Prompt: Please pull out the lines below, starting at the line that contains "Audit item: documentation of the time the watch" and ending at the line that contains "Time read: 10,17". Reproduce both end lines and everything between them verbatim.

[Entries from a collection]
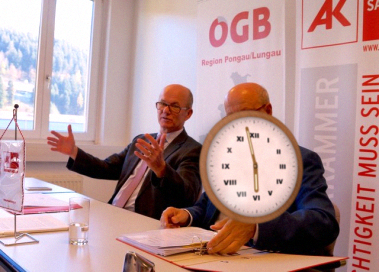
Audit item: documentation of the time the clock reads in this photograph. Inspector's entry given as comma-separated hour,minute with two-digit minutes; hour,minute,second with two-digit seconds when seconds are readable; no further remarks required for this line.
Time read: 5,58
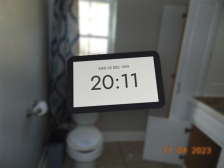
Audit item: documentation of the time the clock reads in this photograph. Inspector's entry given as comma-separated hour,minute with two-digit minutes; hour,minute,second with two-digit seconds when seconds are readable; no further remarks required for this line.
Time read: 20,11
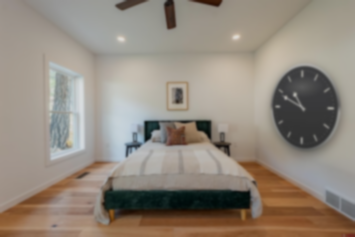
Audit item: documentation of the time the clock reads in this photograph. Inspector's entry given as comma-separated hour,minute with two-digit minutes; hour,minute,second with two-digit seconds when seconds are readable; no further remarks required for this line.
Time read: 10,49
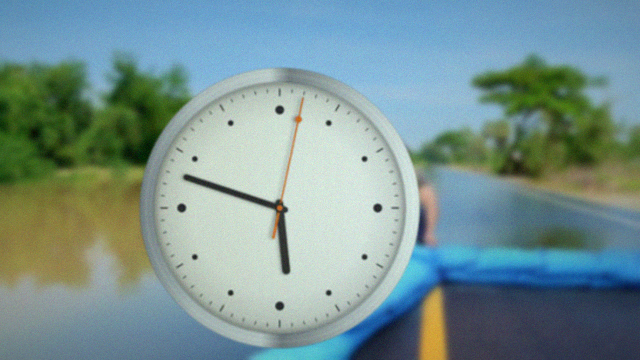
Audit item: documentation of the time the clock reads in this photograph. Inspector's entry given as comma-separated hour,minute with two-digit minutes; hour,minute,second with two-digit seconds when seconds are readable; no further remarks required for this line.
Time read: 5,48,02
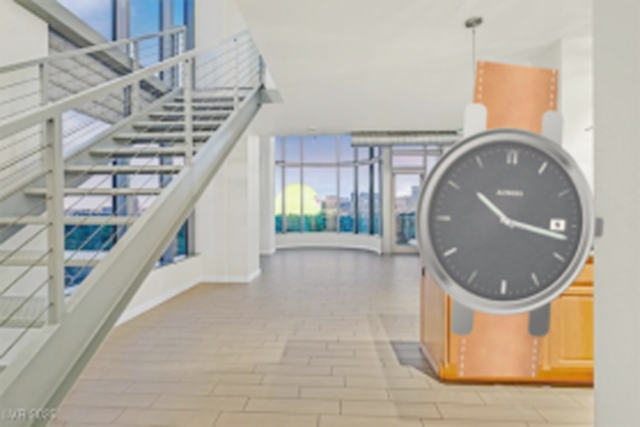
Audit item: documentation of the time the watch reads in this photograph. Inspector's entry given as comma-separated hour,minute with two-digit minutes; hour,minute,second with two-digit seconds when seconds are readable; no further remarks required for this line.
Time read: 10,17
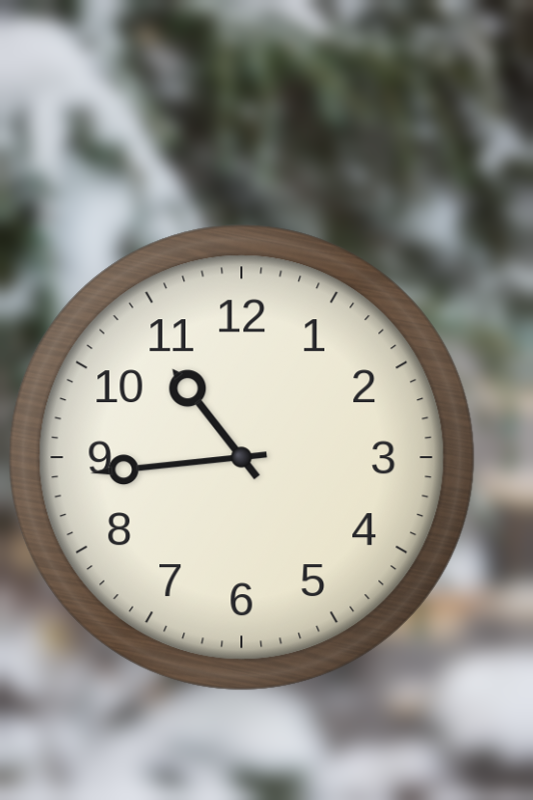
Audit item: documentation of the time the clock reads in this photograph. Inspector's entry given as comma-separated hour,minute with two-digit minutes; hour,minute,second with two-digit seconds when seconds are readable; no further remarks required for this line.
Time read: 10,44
==
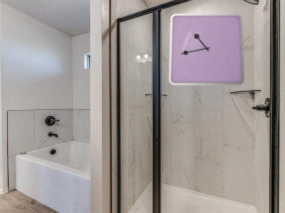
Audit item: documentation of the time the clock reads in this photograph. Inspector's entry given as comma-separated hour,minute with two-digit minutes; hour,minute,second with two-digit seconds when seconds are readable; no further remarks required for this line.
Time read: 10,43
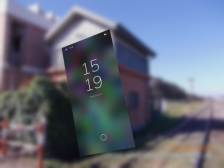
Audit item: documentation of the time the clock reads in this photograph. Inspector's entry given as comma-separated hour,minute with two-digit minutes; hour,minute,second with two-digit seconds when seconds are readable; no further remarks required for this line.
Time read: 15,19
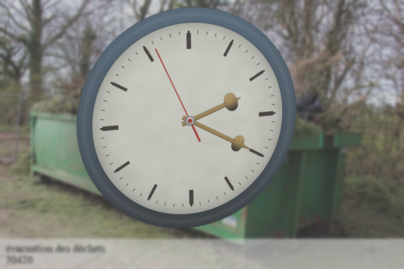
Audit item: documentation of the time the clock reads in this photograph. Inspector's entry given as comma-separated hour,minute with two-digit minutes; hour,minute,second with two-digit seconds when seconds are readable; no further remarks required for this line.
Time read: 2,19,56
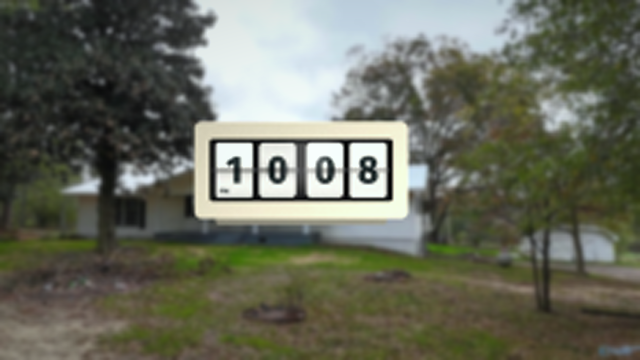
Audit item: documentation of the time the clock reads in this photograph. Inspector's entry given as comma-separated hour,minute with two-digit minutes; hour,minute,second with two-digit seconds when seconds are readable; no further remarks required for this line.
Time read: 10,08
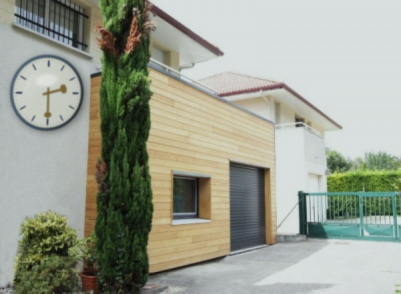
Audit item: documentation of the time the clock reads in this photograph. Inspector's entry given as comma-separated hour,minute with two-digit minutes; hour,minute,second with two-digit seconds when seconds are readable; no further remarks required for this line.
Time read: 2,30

Result for this exercise:
Audit item: documentation of the time the watch reads in this photograph. Inspector's entry given as comma-separated hour,minute with two-digit minutes; hour,minute,second with two-digit seconds when seconds are readable; no further remarks required for this line.
Time read: 10,17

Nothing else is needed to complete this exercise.